ICaMB has developed extensive expertise in cell signalling research and nurtured competencies in advanced protein characterisation, including structural biology. One facet of ICaMB’s future strategy is to marry these two strengths in order to visualise multi-protein complexes involved in cell signalling. Several commercial ventures will be supported by new investment in chemical genetics. In conjunction with the School of Natural Sciences in Newcastle, ICaMB has well advanced plans to recruit 2 synthetic chemists with experience of chemical genetics. Successful drug discovery ventures provide a powerful platform for these developments.
Our strategic priorities as stated in the 2001 RAE exercise - the establishment of structural biology, proteomics, micro-array analysis and bioinformatics within the Insitute - have all been realised.
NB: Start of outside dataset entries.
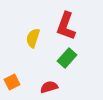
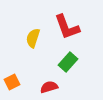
red L-shape: moved 1 px right, 1 px down; rotated 40 degrees counterclockwise
green rectangle: moved 1 px right, 4 px down
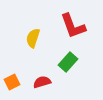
red L-shape: moved 6 px right, 1 px up
red semicircle: moved 7 px left, 5 px up
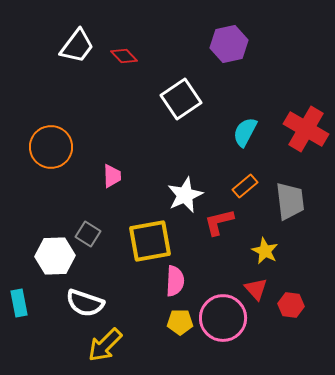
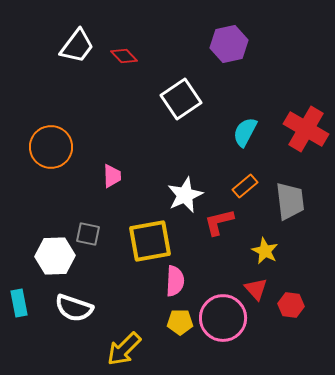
gray square: rotated 20 degrees counterclockwise
white semicircle: moved 11 px left, 5 px down
yellow arrow: moved 19 px right, 4 px down
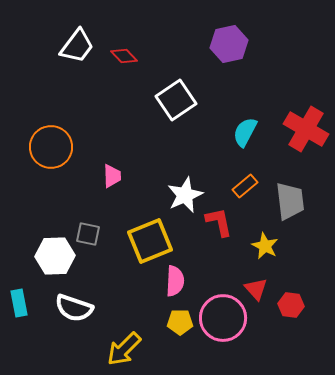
white square: moved 5 px left, 1 px down
red L-shape: rotated 92 degrees clockwise
yellow square: rotated 12 degrees counterclockwise
yellow star: moved 5 px up
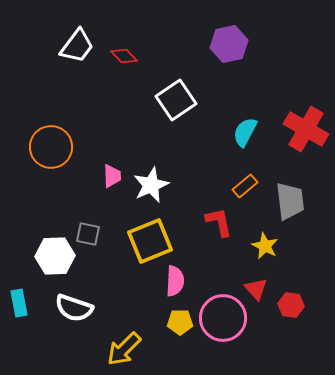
white star: moved 34 px left, 10 px up
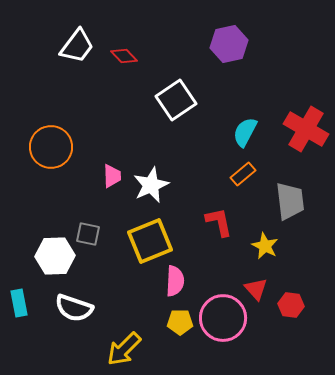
orange rectangle: moved 2 px left, 12 px up
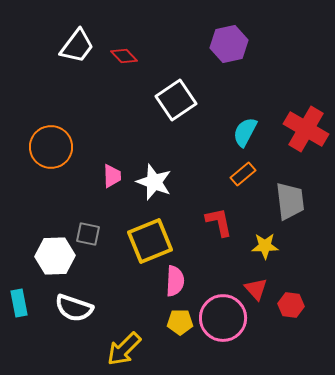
white star: moved 3 px right, 3 px up; rotated 27 degrees counterclockwise
yellow star: rotated 28 degrees counterclockwise
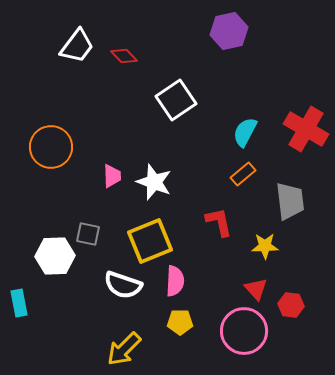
purple hexagon: moved 13 px up
white semicircle: moved 49 px right, 23 px up
pink circle: moved 21 px right, 13 px down
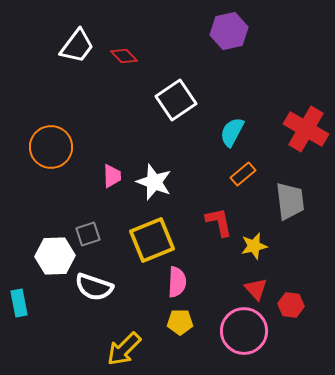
cyan semicircle: moved 13 px left
gray square: rotated 30 degrees counterclockwise
yellow square: moved 2 px right, 1 px up
yellow star: moved 11 px left; rotated 12 degrees counterclockwise
pink semicircle: moved 2 px right, 1 px down
white semicircle: moved 29 px left, 2 px down
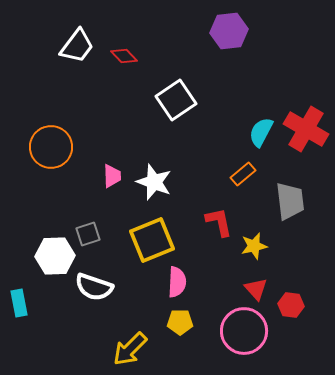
purple hexagon: rotated 6 degrees clockwise
cyan semicircle: moved 29 px right
yellow arrow: moved 6 px right
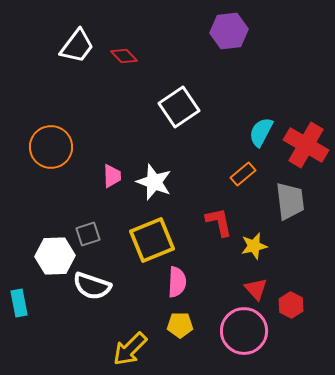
white square: moved 3 px right, 7 px down
red cross: moved 16 px down
white semicircle: moved 2 px left, 1 px up
red hexagon: rotated 20 degrees clockwise
yellow pentagon: moved 3 px down
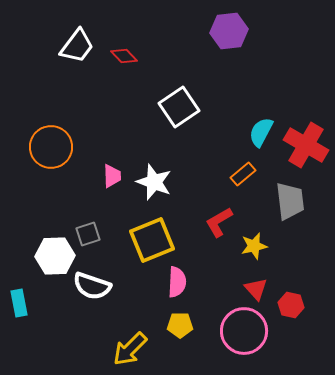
red L-shape: rotated 108 degrees counterclockwise
red hexagon: rotated 15 degrees counterclockwise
This has consolidated and expanded both our expertise and our facilities for fundamental Cell-Science.
Our abiding principal is to appoint the best people to sustain and create critical mass in existing and emerging areas of research emphasis within cell-science while, concomitantly, maximising technical capabilities in:
ICaMB’s Bacterial Cell Biology and Bacterial Biochemistry groups aspire to be unsurpassed in exploiting bacteria to understand fundamental cell processes. ICaMB also plans to further integrate eukaryotic cell biology and eukaryotic biochemistry by enhancing competence to visualise multi-protein complexes. Defining protein complexes is central to almost all areas of science research.